[Start of section]

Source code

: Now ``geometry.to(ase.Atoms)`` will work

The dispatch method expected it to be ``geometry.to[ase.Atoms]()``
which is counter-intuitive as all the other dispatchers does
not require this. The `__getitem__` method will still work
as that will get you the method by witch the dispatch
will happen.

[End of section]

(Exercise requirements) Your output must contain exactly the lines from the one containing "The dispatch method" to the final line of the data above, and no other text.

(Expected output)
The dispatch method expected it to be ``geometry.to[ase.Atoms]()``
which is counter-intuitive as all the other dispatchers does
not require this. The `__getitem__` method will still work
as that will get you the method by witch the dispatch
will happen.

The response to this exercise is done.